CRC luminaries honoured at Excellence in Innovation Awards


Tuesday, 12 April, 2022

CRC luminaries honoured at Excellence in Innovation Awards

Cooperative Research Australia (CRA) revealed four award recipients at its 2021 Excellence in Innovation Awards, held as part of the Collaborate Innovate conference in Canberra on 31 March. The event marked the 30th anniversary of the Australian Government’s Cooperative Research Centres (CRC) Program, and was opened by Minister for Science Melissa Price.

World-renowned hearing expert Professor Robert Cowan, leader of the HEARing CRC from 1992 to 2019, won a Lifetime Achievement Award for Contribution to Industry-Research Collaboration. He was recognised for his groundbreaking work over three decades in raising awareness of the economic costs and benefits of addressing prevention and improved remediation of hearing loss in children, adults and the aged. Under his leadership, CRC technology outcomes have been applied commercially in fitting half the world’s hearing aids, improved hearing in noise for iPhones, protection of hearing of call-centre operators and automated diagnostic testing for infants.

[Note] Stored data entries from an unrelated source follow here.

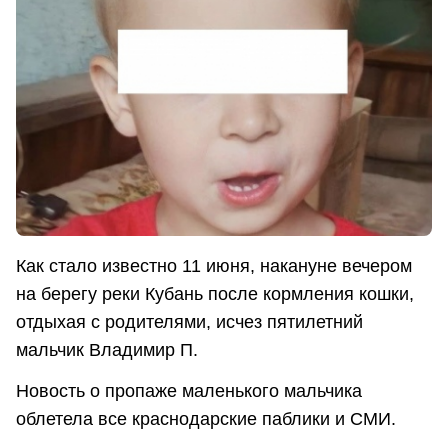
Как стало известно 11 июня, накануне вечером
на берегу реки Кубань после кормления кошки,
отдыхая с родителями, исчез пятилетний
мальчик Владимир П.
Новость о пропаже маленького мальчика
облетела все краснодарские паблики и СМИ.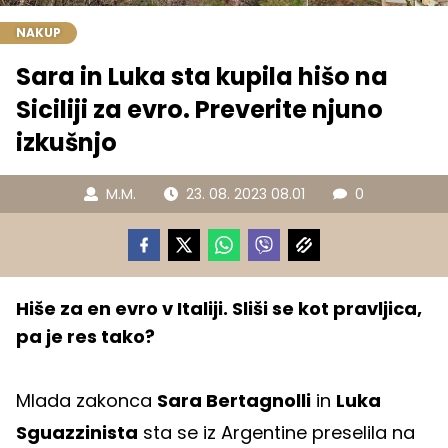
NAKUP
Sara in Luka sta kupila hišo na
Siciliji za evro. Preverite njuno
izkušnjo
M.M.
23. 08. 2023 08.01
0
Hiše za en evro v Italiji. Sliši se kot pravljica,
pa je res tako?
Mlada zakonca
Sara Bertagnolli
in
Luka
Sguazzinista
sta se iz Argentine preselila na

Professor Calum Drummond, RMIT Deputy Vice-Chancellor Research and Innovation and Vice-President, also won a Lifetime Achievement Award for Contribution to Industry-Research Collaboration. The award recognises Prof Drummond’s 35-year professional career advancing industry-research collaboration, and contributions to research and innovation through leadership, governance and researcher development. As a senior executive at CSIRO, RMIT (since 2014) and London Stock Exchange-listed CAP-XX, he has enabled thousands of Australian researchers to collaborate with companies to solve problems and capture opportunities for Australian industry.

Cancer Therapeutics CRC and its successor, research and commercialisation entity Canthera Discovery, won the Award for Research Commercialisation. The CRC ran from 2007–2020, landing deals for groundbreaking cancer therapies with pharma giants for a headline value of close to $1.4 billion. Post-CRC funding, research and commercial work has been carried forward by Canthera Discovery, which now develops new drugs that have potential clinical applications for both cancer and non-cancer disorders affecting millions of people worldwide.

Finally, the University of Melbourne’s Oral Health CRC (2010–2018) and commercial partners Mondelez International, GC Corporation and CSL won the Award for Enduring Industry-Research Collaboration. Oral Health CRC invention Recaldent is a chewing gum that delivers calcium and phosphate ions into the tooth, repairing and strengthening enamel damaged by bacteria. Products using Recaldent have generated sales of over $2 billion, and it has been estimated the CRC invention has saved over $12 billion in dental treatment costs worldwide.

Upon receiving his award, Prof Cowan said, “The CRC Program shows that through collaboration we can address the major problems facing Australia, and I encourage government to continue and expand its funding for long-term, industry-focused CRC research collaborations.”

Image caption: Brendon Monahan, Chief Scientific Officer of award winner Canthera Discovery.